As for me, I settled down to an era which I cherish in my memory as the Hector and Dan time. To a country vet like myself whose life was spent on the roads and lanes these dogs were very important. The pattern was always the same, Dan stretched on the passenger seat with his head on my knee, Hector peering through the windscreen, his paws balanced on my hand as it rested on the gear lever. Dan wasn’t worried about what went on outside but Hector hated to miss a thing. His head bobbed around erratically as I changed gear but h
is feet never slipped off my hand.
One great bonus in my life was that I was able to take occasional breaks between visits, and since I worked among some of the finest dog-walking country in England those breaks were special. I do feel for the thousands of dog owners who live in cities. They labour under so many difficulties and disadvantages, but my walks took me along grassy tracks on the hilltops and among the heather. There was an endless multitude of these little paths, soft on paws and feet, free of cars and people and noise, remote and peaceful.

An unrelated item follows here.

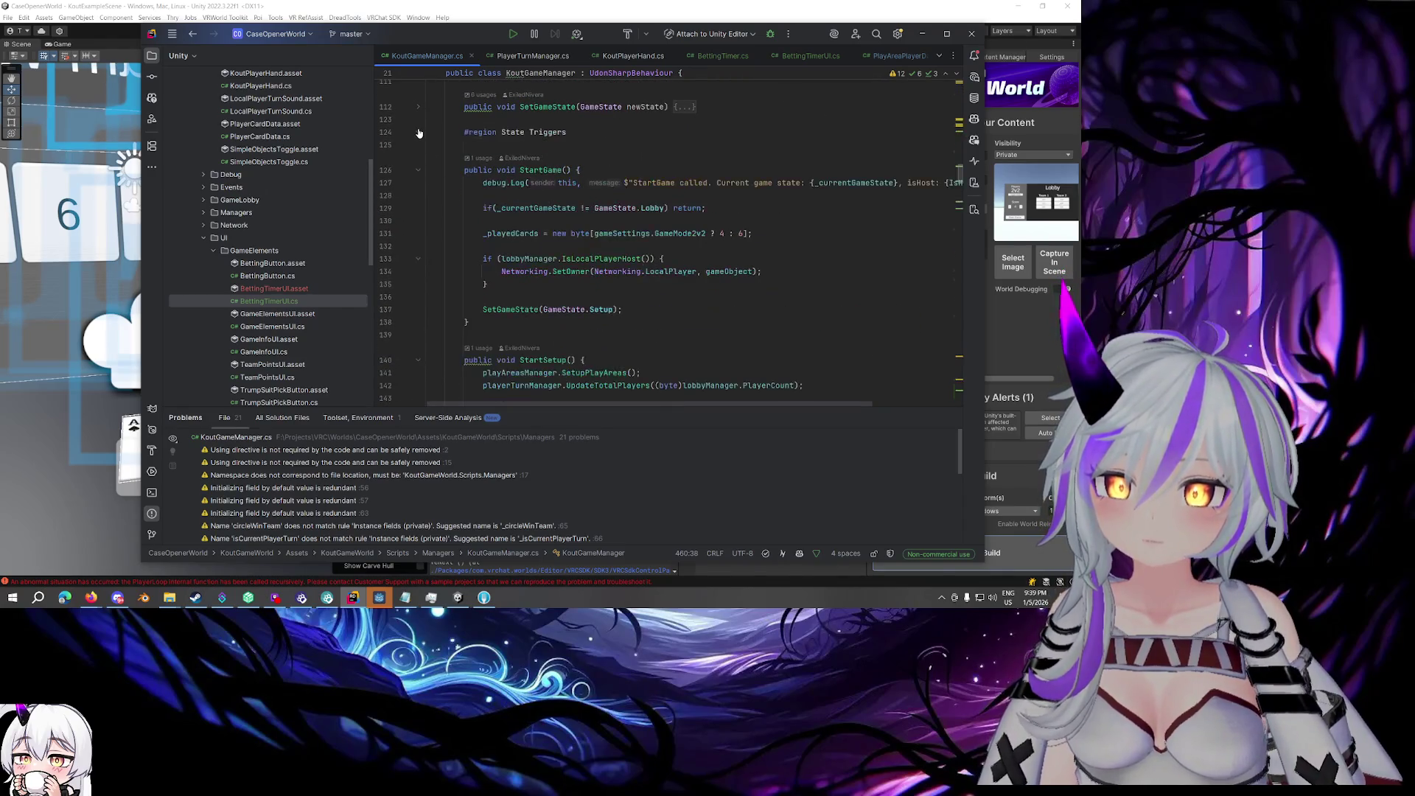
{"action": "left_click", "coordinate": [418, 132]}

I could hardly believe my good fortune at being able to call a halt in the day and step from the car into a tranquil world. Within seconds I was out in the beauty of Yorkshire, wandering along in the sunshine and the clean air with my two companions trotting ahead of me. Lucky dogs, I often thought, and lucky, lucky me.
One thing Dan insisted on during these walks was a stick to carry. If he didn’t have one in his mouth he was miserable, and since we were usually up on the high, treeless country where wood was difficult to find, he used to spend his time ferreting about in frustration. Sometimes I was compelled to break off a strong stem of heather for him to carry, but he accepted it with poor grace. He didn’t just like sticks, he liked big ones, so very early in our association I took to carrying a supply in my car boot.
One day a farmer was standing by me as I fished out my wellingtons and syringe, and he looked wonderingly at the stout branches reclining among my drugs.
‘What the ’ell have you got them great shillelaghs for?’ he asked.